Donc, ce qu'il fallait faire en premier, c'était prendre le double des clés de sa maison, qu'il nous avait donné.
Ensuite rassembler toutes les affaires de bain : trousse de toilette, serviettes, vêtements de rechange.
Mettre les chaussures.
Sortir de la maison, fermer la maison. Traverser le jardin.
S'arrêter devant la porte de la maison de Monsieur Basilic et dire : "Merde, l'alarme."
Revenir sur ses pas, jusqu'à la cabane à outils, et aller fouiller dans un recoin obscur derrière la volière pour y trouver la télécommande cachée.
Revenir à la porte de la maison de monsieur Basilic avec la télécommande à quatre boutons.
Dire : "raah, c'est quel bouton, déjà ?" Appuyer sur celui qui semble le moins dangereux et attendre le faible biiiip qui confirme que l'alarme s'est désactivée.

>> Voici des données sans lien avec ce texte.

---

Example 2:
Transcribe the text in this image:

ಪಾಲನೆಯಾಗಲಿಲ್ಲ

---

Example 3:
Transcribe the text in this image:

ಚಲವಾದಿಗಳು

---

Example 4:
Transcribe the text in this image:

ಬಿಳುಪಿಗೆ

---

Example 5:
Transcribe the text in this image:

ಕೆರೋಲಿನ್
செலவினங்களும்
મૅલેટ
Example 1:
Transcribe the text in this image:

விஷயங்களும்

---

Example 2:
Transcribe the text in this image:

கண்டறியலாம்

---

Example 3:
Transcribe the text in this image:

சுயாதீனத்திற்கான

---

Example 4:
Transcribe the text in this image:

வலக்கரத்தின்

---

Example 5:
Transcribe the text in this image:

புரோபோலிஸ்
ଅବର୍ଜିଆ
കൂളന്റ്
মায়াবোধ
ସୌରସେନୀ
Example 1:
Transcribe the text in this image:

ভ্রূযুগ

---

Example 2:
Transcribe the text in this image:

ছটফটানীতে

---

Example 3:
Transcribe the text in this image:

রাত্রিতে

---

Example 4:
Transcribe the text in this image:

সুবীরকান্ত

Sur le trousseau de douze clés, chercher la première clé, qui ouvre la serrure du milieu. C'est facile, c'est celle qui est différente de toute les autres.
Sur le trousseau de douze clés, chercher la deuxième clé, qui ouvre la serrure du bas. C'est facile, c'est celle qui ressemble à toutes les autres sauf la première.

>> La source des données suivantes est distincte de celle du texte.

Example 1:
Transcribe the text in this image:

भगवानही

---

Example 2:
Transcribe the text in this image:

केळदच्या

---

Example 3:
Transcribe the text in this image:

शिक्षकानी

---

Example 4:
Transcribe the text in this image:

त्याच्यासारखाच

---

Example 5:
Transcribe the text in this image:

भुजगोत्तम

Essayer toutes les clés sur la serrure du bas, avant de trouver la bonne.
Chercher la troisième clé.
Dire : "ah non, je suis bête, la serrure du haut, il la laisse toujours ouverte".

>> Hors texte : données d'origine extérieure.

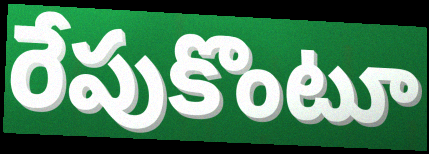
రేపుకొంటూ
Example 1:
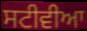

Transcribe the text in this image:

ਸਟੀਵੀਆ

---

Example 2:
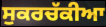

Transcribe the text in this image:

ਸੁਕਰਚੱਕੀਆ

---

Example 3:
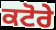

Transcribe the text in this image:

ਕਟੋਰੇ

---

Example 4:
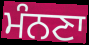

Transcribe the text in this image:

ਮੰਨਣਾ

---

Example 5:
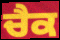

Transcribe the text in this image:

ਚੈਕ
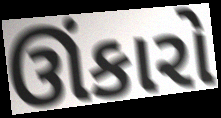
ઊંકારો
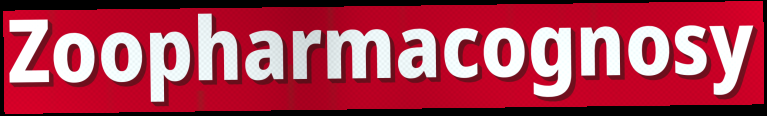
Zoopharmacognosy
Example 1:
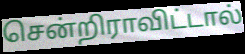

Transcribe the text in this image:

சென்றிராவிட்டால்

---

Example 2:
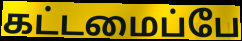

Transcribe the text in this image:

கட்டமைப்பே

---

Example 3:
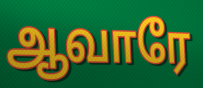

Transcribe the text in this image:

ஆவாரே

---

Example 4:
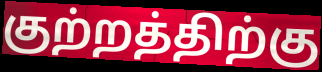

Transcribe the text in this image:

குற்றத்திற்கு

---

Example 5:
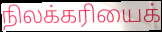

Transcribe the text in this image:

நிலக்கரியைக்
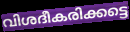
വിശദീകരിക്കട്ടെ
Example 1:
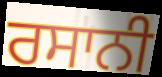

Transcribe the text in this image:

Dire : "ah non, je suis bête, c'est la serrure du bas, qu'il laisse toujours ouverte."
Dire : "ok, donc je viens de la fermer. C'était laquelle, déjà ?"
Réessayer toutes les clés sur la serrure du bas.
Dire : " Ta *tut* en *tut* de *tut* de *tut* de clés."
Réessayer toutes les clés sur la serrure du haut.
Dire : "On avait pas dit qu'on mettrait un scotch sur la bonne, la prochaine fois ?"
Tourner le bouton de la poignée et se manger la porte qui n'a pas bougé d'un iota.
Dire : "ah oui mais nan, c'est l'autre sens, sa *tûuuuuut* de *tûuuuuut* de poignée".
Entrer.
Aller vérifier que la chaudière est toujours allumée et que monsieur Basilic l'a pas éteinte, sinon, on est bon pour revenir dans une heure.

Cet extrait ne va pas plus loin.